Summing it up, the current 401(k) system offers its biggest potential benefit to middle-class workers, who need the discipline and tax incentives to motivate them to save. Without adequate individual savings, millions of additional Americans will become wards of the state. Business owners’ personal benefit from 401(k) is already limited. Further restrictions may provoke them to cease offering these plans in their workplace.
Finally, the deferred taxation of 401(k) plans is a good business deal for the Treasury, as the growth rate of the deferred balances is greater than the Treasury’s cost of financing during the accumulation period. Messing with the current system will have severe negative consequences for America and Americans.

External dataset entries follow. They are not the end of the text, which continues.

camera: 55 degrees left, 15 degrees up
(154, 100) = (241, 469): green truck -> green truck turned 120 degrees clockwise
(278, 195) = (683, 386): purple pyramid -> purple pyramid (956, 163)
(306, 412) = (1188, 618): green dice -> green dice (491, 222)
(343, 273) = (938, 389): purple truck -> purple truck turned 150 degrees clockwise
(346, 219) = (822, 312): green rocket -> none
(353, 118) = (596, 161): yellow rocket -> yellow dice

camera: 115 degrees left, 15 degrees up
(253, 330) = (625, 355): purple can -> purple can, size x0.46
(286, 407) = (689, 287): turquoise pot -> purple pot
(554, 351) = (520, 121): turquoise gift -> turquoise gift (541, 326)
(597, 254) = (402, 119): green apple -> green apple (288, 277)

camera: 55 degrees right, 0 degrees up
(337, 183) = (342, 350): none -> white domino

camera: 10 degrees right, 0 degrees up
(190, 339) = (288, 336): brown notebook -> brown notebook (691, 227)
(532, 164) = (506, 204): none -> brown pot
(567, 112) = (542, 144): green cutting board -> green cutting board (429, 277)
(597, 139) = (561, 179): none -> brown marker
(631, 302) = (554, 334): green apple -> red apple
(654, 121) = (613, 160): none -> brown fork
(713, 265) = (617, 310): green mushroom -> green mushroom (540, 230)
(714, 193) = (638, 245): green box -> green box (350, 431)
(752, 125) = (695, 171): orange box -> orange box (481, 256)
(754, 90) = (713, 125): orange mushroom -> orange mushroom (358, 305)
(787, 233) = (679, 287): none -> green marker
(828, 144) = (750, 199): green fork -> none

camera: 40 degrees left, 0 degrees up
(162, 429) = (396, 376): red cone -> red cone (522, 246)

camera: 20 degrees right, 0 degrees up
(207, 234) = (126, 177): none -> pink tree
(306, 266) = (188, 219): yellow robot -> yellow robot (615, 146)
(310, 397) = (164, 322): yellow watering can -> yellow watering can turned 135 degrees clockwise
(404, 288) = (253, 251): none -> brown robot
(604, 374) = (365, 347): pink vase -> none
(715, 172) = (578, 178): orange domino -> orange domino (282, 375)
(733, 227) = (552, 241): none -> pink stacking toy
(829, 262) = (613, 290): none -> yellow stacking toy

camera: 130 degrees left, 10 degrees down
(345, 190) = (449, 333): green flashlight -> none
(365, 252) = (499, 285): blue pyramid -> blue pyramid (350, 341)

A call to action: 401(k)s may soon become the target of shortsighted members of Congress, who see them as a near-term revenue source. Removing the current tax incentives will cause large numbers of individuals to stop saving for the future, and may cause large numbers of employers to stop making these plans available to their employees.
The long-term consequence of these actions will be potentially devastating to America, with tens of millions of older Americans on public assistance and younger Americans being taxed heavily to cover those costs. If you are concerned about this, please contact your elected representatives and tell them not to mess around with the 401(k) system.